# Mini Freezes during Hulu Playback



## JBinSD (Oct 4, 2015)

Often during the last 3 weeks our Mini has been freezing during playback, Eg playback stops, the spinning circle in the upper left appears, then stops, and the unit is unresponsive to further button pushes. If I unplug the unit, wait a minute, and reboot, eventually everything seems fine. I have not observed this in live TV or playback, so at first I though it was Hulu, but since everything freezes once it goes, it must be mini.
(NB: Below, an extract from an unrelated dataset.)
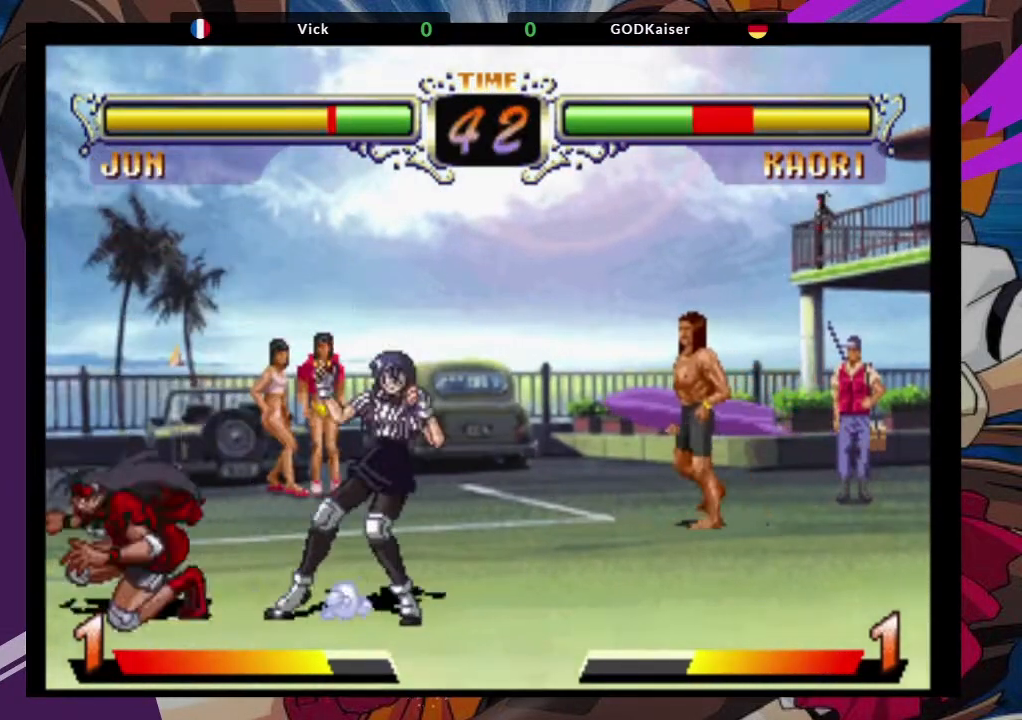
{"buttons": [], "left_stick": "center", "events": [[17, "CIRCLE", "down"], [100, "CIRCLE", "up"], [467, "left_stick", "center"]]}
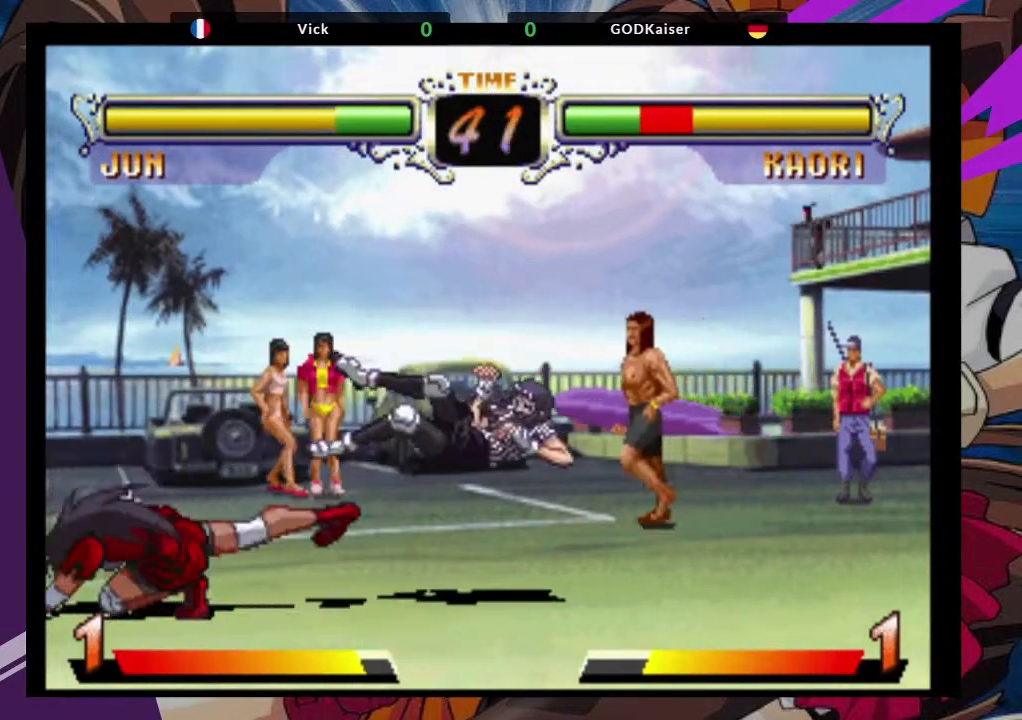
{"buttons": [], "left_stick": "right", "events": [[17, "left_stick", "right"]]}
Any thoughts or suggestions? I tried the search function but didn't see something similar. . . 

Thanx,
Joel


----------



## jrtroo (Feb 4, 2008)

I'm not sure when you are saying the problems take place. Only Hulu, or when watching programs too? Hardwired Ethernet? Have you tried a different power supply?


----------



## JBinSD (Oct 4, 2015)

Thanks, the playback seems to only freeze during Hulu playback. I'm hardwired ethernet to a Roamio OTA. Does not appear to be a power issue, as all my other components are plugged into same power strip, everything else works fine. I have not noticed any freezes during live or recorded TV, nor even Netflix or Amazon playback through the mini, which is starting to tell me it could be a Hulu thing, and not a Mini thing. . . .hmm.


----------



## CoxInPHX (Jan 14, 2011)

Mini lock-ups during Hulu and YouTube playback have been a common occurrence for me on all my Minis. The Mini seems to hang up when loading an Ad or a new Video segment on Hulu. The issue started for me with SW update 20.6.3
YouTube app crashes


----------



## Carleton Wu (Dec 10, 2016)

Sounds familiar. After more than 5 months and multiple calls, there is still no resolution...

Hulu app error 5003


----------



## JimMay3 (May 12, 2017)

I have same problem on a hard wired ethernet Roamio OTA about half way into a movie it will start freezing up. I never experience this issue on my Fire Tv, also swapped cables around and still can not narrow down to anything other than the unit or app on the OTA.


----------



## Doug Rothenberger (Nov 4, 2017)

I too am experiencing the same Hulu buffering issues. I'm using over the air and ethernet. if I connect to the same shows using my Android phone through Hulu I do not have buffering issues. And I'm using the same network for the TiVo devices as well as my Android WiFi connection.


----------



## jcthorne (Jan 28, 2002)

My mini vox will do the same thing playing back video from Plex also. Not always but its done it a few times now. There is definitely something wrong with the mini as it should not lock up like this. At the very least should reboot on its own, not requiring a power pull.


----------



## Doug Rothenberger (Nov 4, 2017)

I did more experiments. I starting paying more attention to my Bolt VOX device and watched Hulu from there. I still had what appears to be buffering. I had the Ethernet wired from fiber switch to router to switch to Bolt. Then I re wired to remove one hope. I tried fiber switch to router to Bolt. Still getting the same results. Another observation was that when the buffering is occurring I'm unable to send any commands via the remote. It like the Bolt is running out of resources and freezing up. I don't know how to prove it but that's what it seems like. I also tried a test with my Android phone and watched the same Hulu movie at the same time. They started out in sync but the Bolt was lagging by a few seconds after the first five minutes. Now what?????


----------



## markjrenna (Mar 23, 2006)

Hulu on TiVo is the issue. I use Amazon Prime and Netflix also. Only Hulu freezes/buffers on the TiVo (Moca). Hulu is fine on my Samsung TV (Wi-Fi) and Roku (Wi-Fi).


----------



## ppredhomme (Nov 15, 2015)

I just started using the Hulu app and I found out very quickly that it doesn't work on the mini... same problem everyone else has. Other apps are fine, just the Hulu doesn't work on mini. It also seems to mess with live TV as well as after giving up and I go to Live TV, I see a black screen with live audio. I have to reset the box to get back to normal. Hulu is like poison.


----------



## ehagberg (Dec 27, 2004)

ppredhomme said:


> I just started using the Hulu app and I found out very quickly that it doesn't work on the mini... same problem everyone else has. Other apps are fine, just the Hulu doesn't work on mini. It also seems to mess with live TV as well as after giving up and I go to Live TV, I see a black screen with live audio. I have to reset the box to get back to normal. Hulu is like poison.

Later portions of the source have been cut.